** Text shown **
┌──

My sincere apologies if anything I wrote implied that the deMeglio mandolins were not made in Naples. I was not suggesting that at all, but raising the possibility that the 'deMeglio' brand might well have been a marketing idea by a British wholesaler rather than simply a Neapolitan family, who may or may not have built mandolins. Other than the crest of the House of Savoy on the mandolin label, little evidence has been offered of any connection between the De Meglio brand and Italian royalty in the late 19th century, and as you pointed out before, falsely claiming a royal warrant for your products could get you into trouble. An alternative explanation is that de Meglio labels were added in Britain to impress potential customers. Just an idea which sort of fits the sparse information available.

As Mick pointed out there could be an interesting few months trawling through archives in Italy to find out more about Italian mandolin building.

By the way, do you have a name? It seems silly to address you as MandolinoNapoletano all the time

cheers

graham

----------


## billkilpatrick

i'm reminded of those gold medalions you sometime see printed on the label of cigars and bottled mineral water, from around the turn of the last century ... "gran prix, exposition de havana, 1903." 

to compliment victor's dampening his wick in wikipedia:

http://en.wikipedia.org/wiki/Royal_Warrant 

mandolinonapoletano - fabulous playing and a great sounding instrument - complimenti.

great thread - didn't know pizza margherita had a royal connection.  education is a wonderful thing.

----------


## Tavy

> I'm not going to bother making the call and request because I just found out some information.  Well first off, De Meglio is NOT a  common name in Italy what so ever and a recent search in the white pages in Italy shows that there are still members of a "De Meglio" family in Napoli.  No English guy would be able to guess such an UNCOMMON name that just so happens to be from Napoli.  There are just some things that can't add up.  An English bloak couldn't guess that name and he couldn't just put a random advertisement of the Royal Family on a label.  It would make no sense and be of no avail to business.  -- If anything a marketing scheme would have some famous person or musician endorse it.  Not some random family that English people wouldn't even know.  And then what English mandolins were made in that period in that style?  I'm sorry but I am taking this a little offensively to downgrade not only my instrument but a piece of _history_ from my hometown.  The bracing and construction is that of a Neapolitan instrument.  Whether the De Meglio company had anything to do with the Royal Family is one thing, but to deny the fact that it's a mandolin made in Naples is absurd.


I don't think Graham was out of order at all here - I'm sure the instruments were made in Naples (or round about), and I'm sure there are DeMeglio's living there, but the question was whether there was an actual DeMeglio factory/workshop, or whether these were "outsourced" as we would say today.  In a way it matters not: as long as these are fine sounding instruments _today_.  Still this is a very interesting thread - and it would be good to know a little more about how the industry was actually structured "back in the day".  And whatever you say, it is still odd that DeMeglios only seem to turn up in the UK.

└──

** Tasks to carry out **
- 1) Translate this sentence from the mandolin thread into Spanish: "An alternative explanation is that de Meglio labels were added in Britain to impress potential customers."
- 2) Write the next few sentences of the mandolin thread, picking up after its final sentence.

** Provided data **
┌──

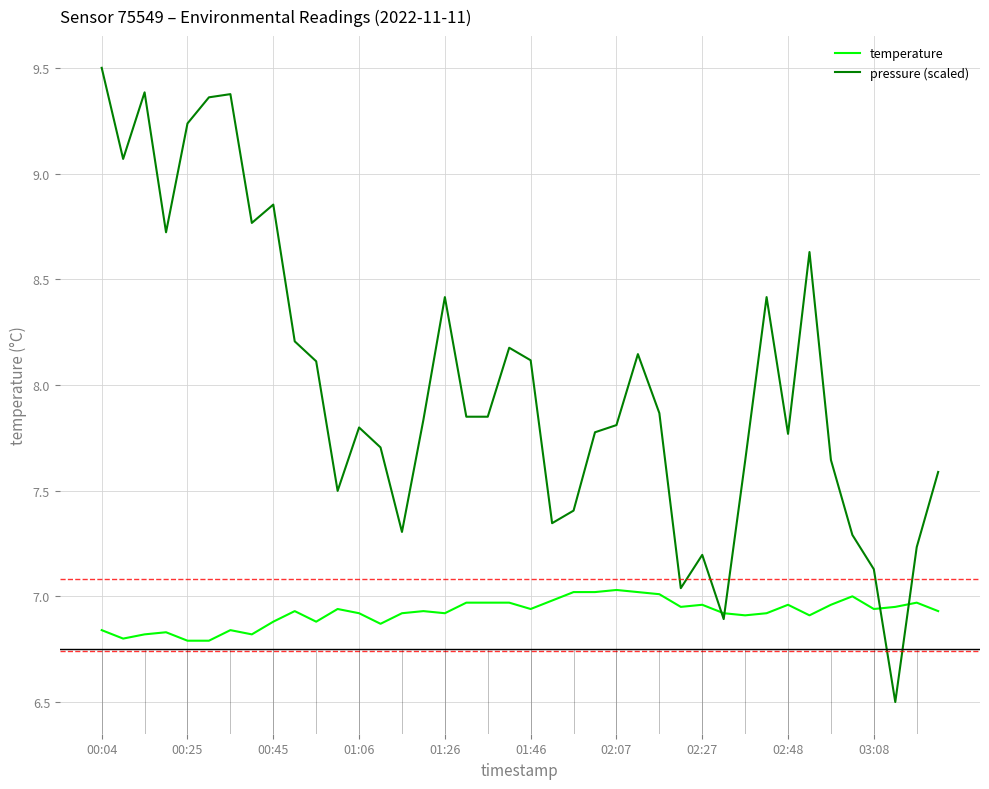

List the series in order of their overall mean, highest first.

pressure (scaled), temperature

└──

** Task-by-task answers **
- 1) Una explicación alternativa es que las etiquetas de Meglio se añadieron en Gran Bretaña para impresionar a los posibles clientes.

- 2)
Just thinking out loud.... I don't suppose there is any sensus information available from that time?  You know... with name address and occupation?  That would surely settle things  :Wink: 

Cheers, John.

----------


## vkioulaphides

Uhm... I think that the crux of this thread is not so much existential, as it is specific to the original question you raised, MandolinoNapoletano: was the de Meglio firm a supplier of instruments to the House of Savoy? Until/unless some evidence is found (e.g. an inventory of instruments, a purchase order, a shipping bill, some other documentary source), some healthy degree of skepticism is certainly warranted. Skepticism is the researcher's sharpest tool.

We are all grateful to you for bringing up this most interesting topic!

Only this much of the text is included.